*Source material*.
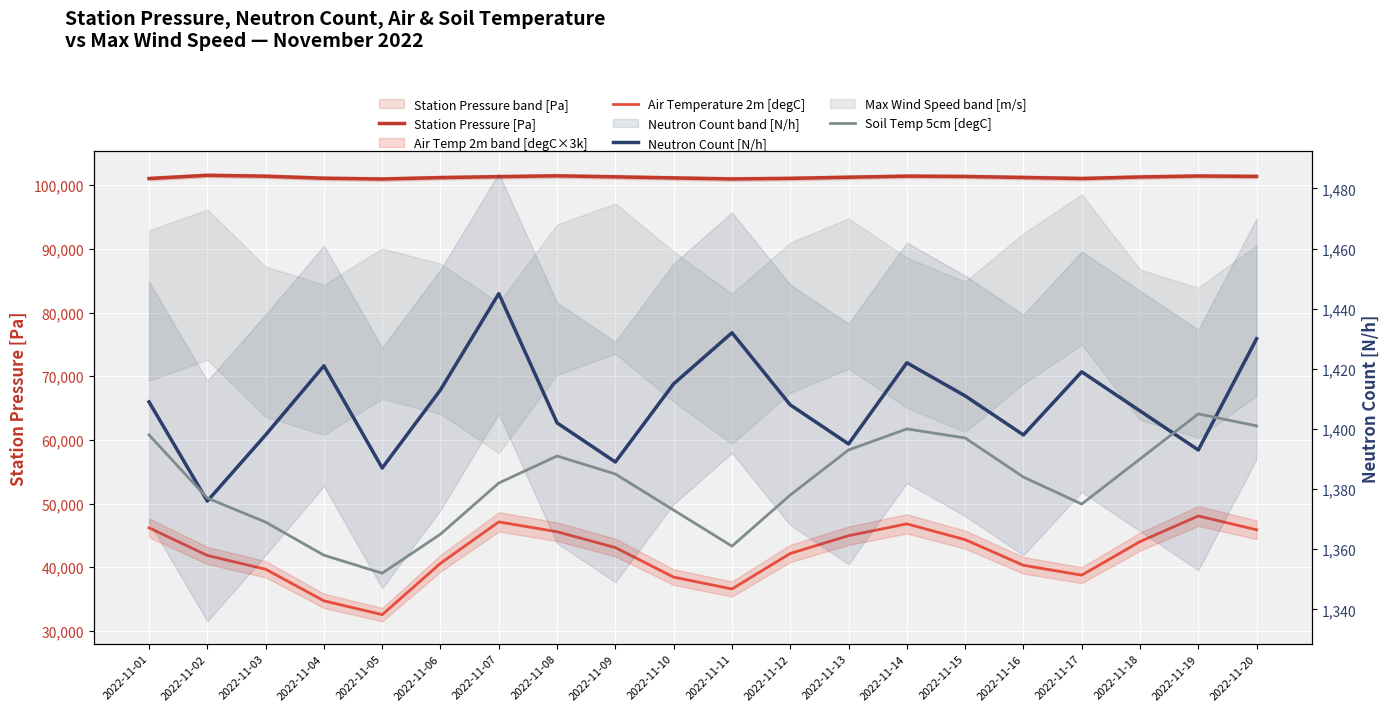

Reading left to right, transcribe all the data shown in this chart.

Station Pressure [Pa]: 101055	101563	101420	101100	100980	101200	101350	101480	101320	101150	100990	101080	101260	101430	101380	101220	101060	101300	101450	101390
Air Temperature 2m [degC]: 46190	41850	39680	34720	32550	40610	47120	45570	43090	38440	36580	42160	44950	46810	44330	40300	38750	44020	48050	45880
Neutron Count [N/h]: 1409	1376	1398	1421	1387	1413	1445	1402	1389	1415	1432	1408	1395	1422	1411	1398	1419	1406	1393	1430
Soil Temp 5cm [degC]: 1398	1377	1369	1358	1352	1365	1382	1391	1385	1373	1361	1378	1393	1400	1397	1384	1375	1390	1405	1401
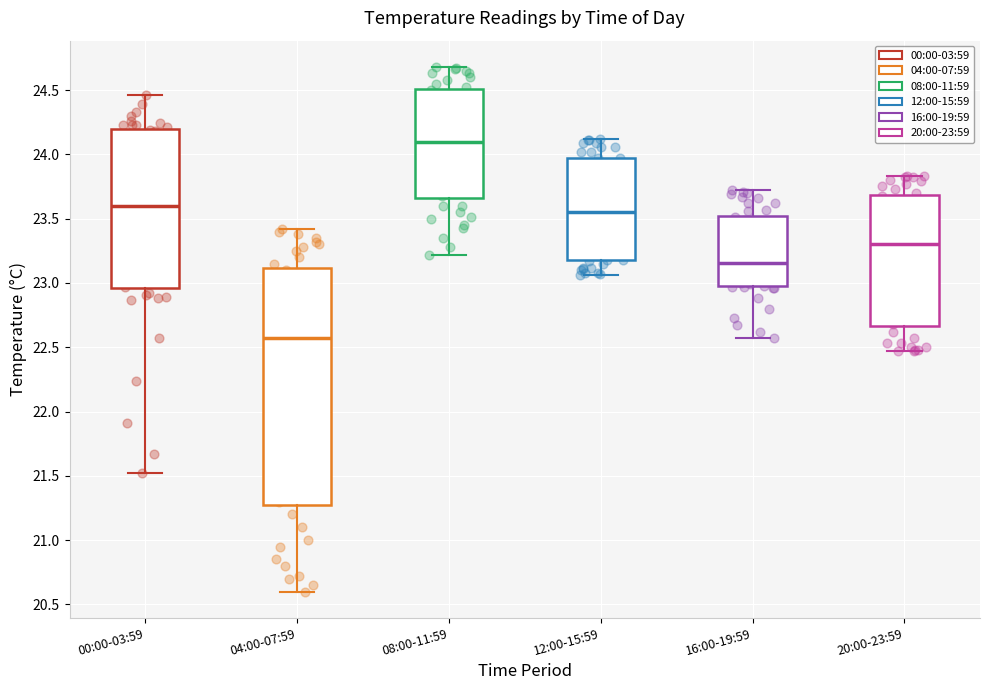

Which box's median line is the lowest?

04:00-07:59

*Your instructions*.
Reproduce the records word for word, from their beginning through the line containing "Which box's median line is the lowest?", with both ends included and the pictures left out.

*Output of the exercise*.
Reading left to right, transcribe all the data shown in this chart.

Station Pressure [Pa]: 101055	101563	101420	101100	100980	101200	101350	101480	101320	101150	100990	101080	101260	101430	101380	101220	101060	101300	101450	101390
Air Temperature 2m [degC]: 46190	41850	39680	34720	32550	40610	47120	45570	43090	38440	36580	42160	44950	46810	44330	40300	38750	44020	48050	45880
Neutron Count [N/h]: 1409	1376	1398	1421	1387	1413	1445	1402	1389	1415	1432	1408	1395	1422	1411	1398	1419	1406	1393	1430
Soil Temp 5cm [degC]: 1398	1377	1369	1358	1352	1365	1382	1391	1385	1373	1361	1378	1393	1400	1397	1384	1375	1390	1405	1401

Which box's median line is the lowest?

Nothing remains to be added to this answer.